Praktikum Vision & Language
On this page is all relevant information regarding the Praktikum Vision and Language (Prof. Dr. Radu Timofte, Prof. Dr. Goran Glavaš ) in the Summer semester of 2023.
Description
The fields of Natural Language Processing and Computer Vision have both greatly advanced in recent years due to improvements in hardware and the huge amounts of data available on the internet. At the intersection of the two modalities text and image, we have the multimodal vision+language field. Here, we tackle a wide range of problems from the text-based image generation, to image search, caption generation, image understanding and more.
How to tackle those tasks? What are the challenges? What are the solutions? What is state-of-the-art? Can we improve it further or reduce existing limitations?
In this Praktikum Vision and Language, we work in groups (1-3 participants), on a vision+language project, explore the current state-of-the-art and devise new ways to use the models as tools, propose improvements over the current approach, or uncover and maybe reduce existing limitations.
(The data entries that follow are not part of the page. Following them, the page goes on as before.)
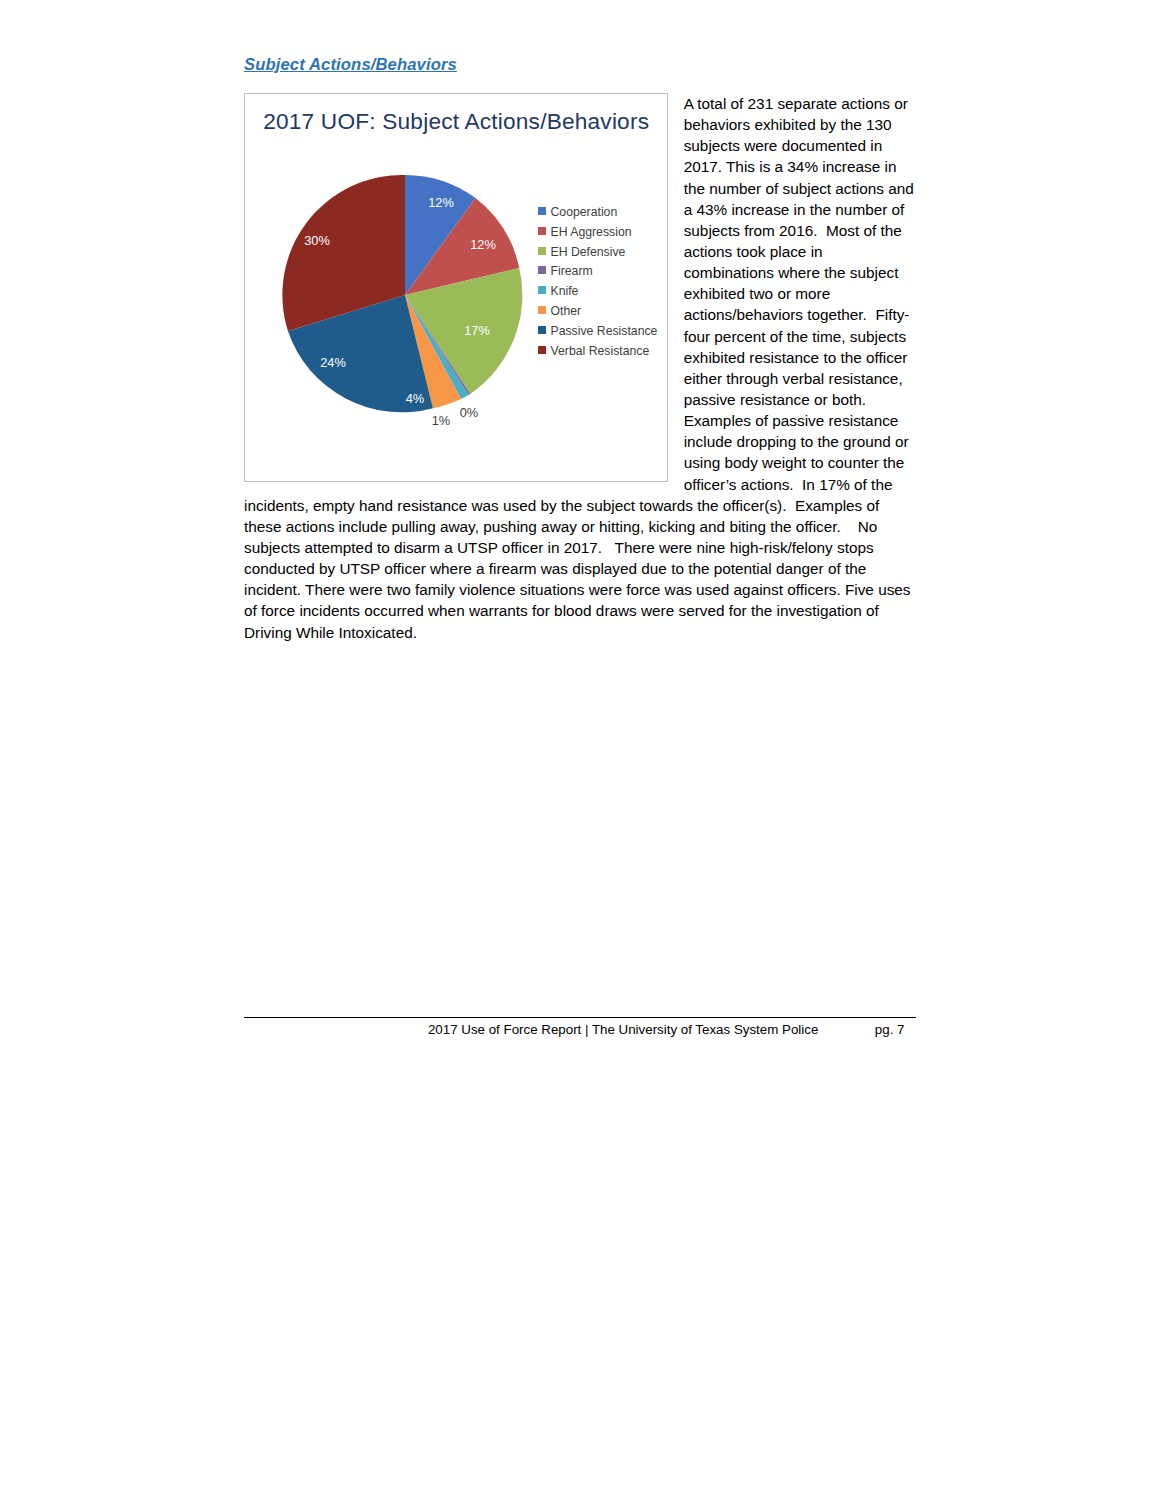Subject Actions/Behaviors
2017 UOF: Subject Actions/Behaviors
12% 12% 17% 0% 1% 4% 24% 30%
Cooperation
EH Aggression
EH Defensive
Firearm
Knife
Other
Passive Resistance
Verbal Resistance
A total of 231 separate actions or behaviors exhibited by the 130 subjects were documented in 2017. This is a 34% increase in the number of subject actions and a 43% increase in the number of subjects from 2016. Most of the actions took place in combinations where the subject exhibited two or more actions/behaviors together. Fifty-four percent of the time, subjects exhibited resistance to the officer either through verbal resistance, passive resistance or both. Examples of passive resistance include dropping to the ground or using body weight to counter the officer’s actions. In 17% of the incidents, empty hand resistance was used by the subject towards the officer(s). Examples of these actions include pulling away, pushing away or hitting, kicking and biting the officer. No subjects attempted to disarm a UTSP officer in 2017. There were nine high-risk/felony stops conducted by UTSP officer where a firearm was displayed due to the potential danger of the incident. There were two family violence situations were force was used against officers. Five uses of force incidents occurred when warrants for blood draws were served for the investigation of Driving While Intoxicated.
2017 Use of Force Report | The University of Texas System Police pg. 7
Each group is expected to prepare a written review report (10 pages) covering their project and research background and a corresponding oral presentation (around 20-25 minutes, each member has to speak a part).
Each participant will get hands-on and teamwork skills as well as critical analysis, scientific discourse, and preparation, writing, and presentation on a specific vision+language deep learning task.
Objectives
- Each participant will get hands-on and teamwork skills as well as critical analysis, scientific discourse, and preparation, writing, and presentation on a specific vision+language deep learning task.
Prerequisites
- Basic concepts of mathematical analysis and linear algebra.
- Basic knowledge of machine learning and deep learning is helpful.
- Basic programming skills; most of the Praktikum will be Python and use the PyTorch framework.
The course language is English.
Locations and Dates
- The Praktikum (kickoff meeting and presentations) will take place at our office at John Skilton Str. 8A (we are located at the 3rd floor of the Sensalight office there).
- You best reach us from the Skyline Hill Center bus stop. There is also a new path through the fence going from the Oswald-Külpe-Weg bus stop directly to our office which is not yet visible in Google Maps.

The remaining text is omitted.